* [PROVIDED PASSAGE]:
=== Begin Enclosure ===

High availability vs fault tolerance – what are they? These are two IT concepts that are closely related, but have different requirements and outcomes. This article will explore the difference between high availability (HA) and fault tolerance (FT) in regard to IT infrastructure, highlighting the key differences, use cases, and benefits of each so that you can ensure that your infrastructure meets its unique reliability and availability requirements.
What is high availability (HA)?
“Availability” in this context refers to whether users or services can access a system. If a system is not available, it can’t perform its task. Availability is measured by the total amount of time a service is available per year: An application with 99% availability is expected to be available 361.35 days per year (0.99 multiplied by 365 days in a year). Many businesses will provide their online services with a contract stating the level of availability they provide as part of their service level agreement (SLA).
High availability is an architecture in which systems and software are deployed and configured to prioritize uptime and the ability to respond to requests. High availability is usually considered to be a 99% or greater uptime, and generally, any service interruption is expected to be momentary and infrequent if it does occur at all — an application that promises 99% availability should not be offline for contiguous days, or even minutes, even if it still comes in under the prescribed amount.
Even if you aren’t providing services to other companies, many organizations require high availability to ensure the uninterrupted operation of their own businesses. For example, if you have servers hosting your sales or e-commerce software, they should focus on high availability to ensure that customers are never prevented from spending money with you.
What is fault tolerance (FT), and how is it different from HA?
Fault tolerance takes things a step further than high availability, aiming to create infrastructure that doesn’t suffer any interruptions at all. The goal is the same as high availability — preventing service interruption — but the mechanisms used to add fault tolerance to systems are much more complex and costly.
Due to this, many tech teams will decide that a certain level of high availability is more practical and more cost-effective than a fully fault-tolerant system, or whether 100% uptime is worth the overheads. For example, while an online store designed for high availability going offline for a couple of seconds when there are no customers (to fix a bug or install an update) might be considered acceptable, an air traffic control system dropping out periodically for any amount of time is completely unacceptable, and all systems involved must have zero downtime.
How do they work?

=== End Enclosure ===

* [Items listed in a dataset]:
=== Begin Enclosure ===

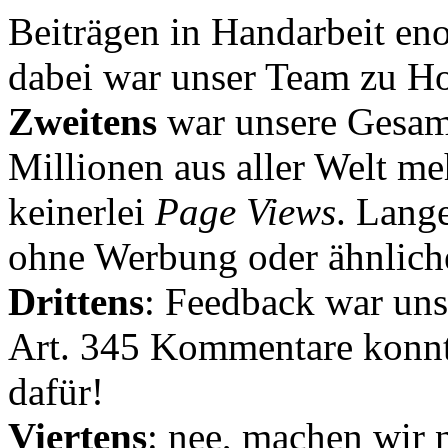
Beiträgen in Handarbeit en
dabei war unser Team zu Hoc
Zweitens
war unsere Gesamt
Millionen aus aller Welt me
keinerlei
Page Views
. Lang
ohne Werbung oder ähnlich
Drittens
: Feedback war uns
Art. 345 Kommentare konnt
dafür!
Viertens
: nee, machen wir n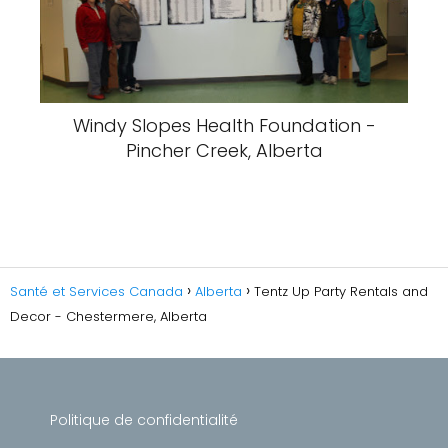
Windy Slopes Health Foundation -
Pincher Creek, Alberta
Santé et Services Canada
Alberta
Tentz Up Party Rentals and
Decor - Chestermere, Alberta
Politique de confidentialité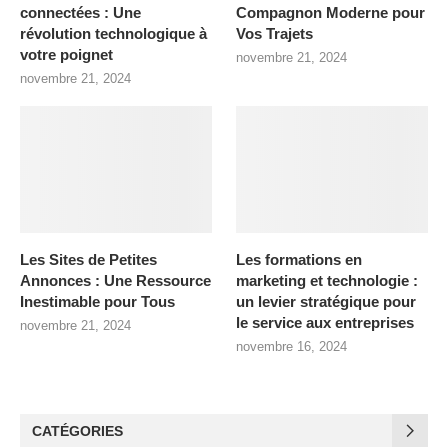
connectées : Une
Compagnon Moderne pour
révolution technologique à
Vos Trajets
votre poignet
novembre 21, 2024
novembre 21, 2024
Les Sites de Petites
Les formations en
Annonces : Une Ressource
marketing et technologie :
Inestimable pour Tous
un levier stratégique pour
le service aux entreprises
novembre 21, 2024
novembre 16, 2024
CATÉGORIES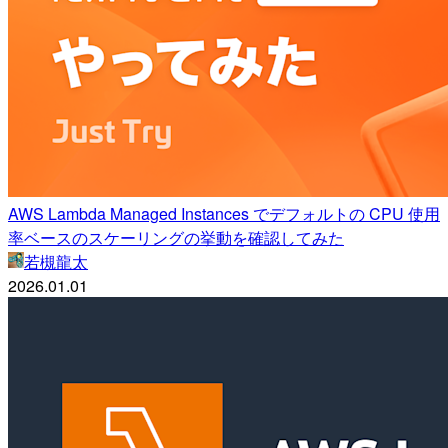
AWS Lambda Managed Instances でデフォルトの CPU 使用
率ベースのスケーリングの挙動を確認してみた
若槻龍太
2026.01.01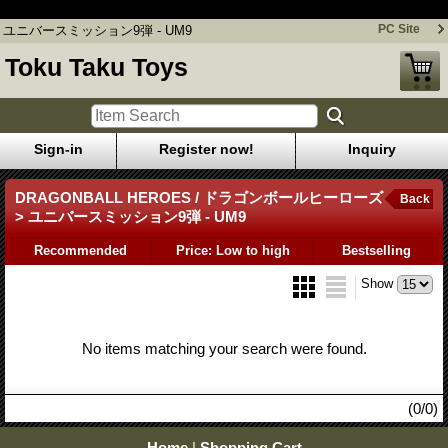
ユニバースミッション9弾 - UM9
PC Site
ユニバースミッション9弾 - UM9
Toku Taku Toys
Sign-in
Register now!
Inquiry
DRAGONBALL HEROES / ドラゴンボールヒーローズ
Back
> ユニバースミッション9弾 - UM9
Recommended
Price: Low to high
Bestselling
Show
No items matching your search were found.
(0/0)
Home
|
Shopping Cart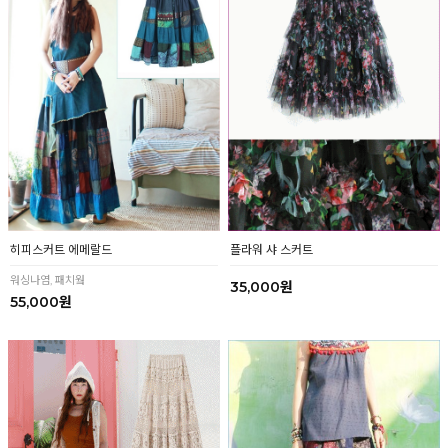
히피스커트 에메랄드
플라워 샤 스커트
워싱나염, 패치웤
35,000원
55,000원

=== End Enclosure ===

* [APPLY WHAT YOU READ]:
• A. Transcribe the stretch of the high availability and fault tolerance article from "Fault tolerance takes" through "have zero downtime.".
• B. Write the next part of the high availability and fault tolerance article, picking up right after its final line.

* [ANSWERS FOR THE EXERCISE]:
• A.
Fault tolerance takes things a step further than high availability, aiming to create infrastructure that doesn’t suffer any interruptions at all. The goal is the same as high availability — preventing service interruption — but the mechanisms used to add fault tolerance to systems are much more complex and costly.
Due to this, many tech teams will decide that a certain level of high availability is more practical and more cost-effective than a fully fault-tolerant system, or whether 100% uptime is worth the overheads. For example, while an online store designed for high availability going offline for a couple of seconds when there are no customers (to fix a bug or install an update) might be considered acceptable, an air traffic control system dropping out periodically for any amount of time is completely unacceptable, and all systems involved must have zero downtime.

• B.
High availability
High availability implements several key mechanisms, depending on the kind of services being provided:
- Replication and mirroring: Replication is used to ensure that there are multiple up-to-date copies of data stored on servers running on separate hardware (and even in separate locations). If one fails, users can be quickly redirected to another server. Data integrity should be monitored and checked across systems to ensure that all data is current, complete, and accurate.
- Clustering and load balancers: Web servers, databases, and other services can be hosted on multiple servers, and configured to spread traffic across them so that no individual server is overwhelmed. If an issue causes one server in a cluster to fail, service is uninterrupted as the others continue to operate.
- Redundancy and backup: Regular backups, in addition to replicated copies, ensure that if there is an issue with corrupted or damaged data, or a system has become unrecoverable, they can be restored to a known good state.
- Redundant hardware: RAID is a common technology deployed to protect against disk failure. At a network level, ensuring there are multiple failover devices available (for example, a secondary router and internet connection in case the primary connection drops), ensures that problems like power surges and cut cables do not prevent continued operation.
Fault tolerance
Fault tolerance adds in further redundancy and fault detection to ensure full resilience against interruption. In essence, a fault-tolerant system combines multiple high availability systems to ensure that as a whole, downtime can be completely avoided even if one of these HA systems completely fails:
- Redundant HA systems (including geographical redundancy): Multiple highly available systems, either entire duplicates of an entire application infrastructure, or its individual components separately, can be instantly switched to in the event of an outage. Ideally, one or more of these redundant systems will be located in a different geographical region to protect against natural disasters or other emergencies that may result in an entire data center being pulled offline.
- Automated fault detection and reversion: Fault tolerant systems must be able to detect issues as they occur and immediately mitigate them, for example by switching to a redundant system while the problem is investigated and repaired. When the issue is resolved, the system should automatically revert to its designed state.
- Removing single points of failure: Any FT system must have no single point of failure. The architecture of the system and of all of its components should be regularly inspected to ensure full redundancy (and functionality of the redundant components).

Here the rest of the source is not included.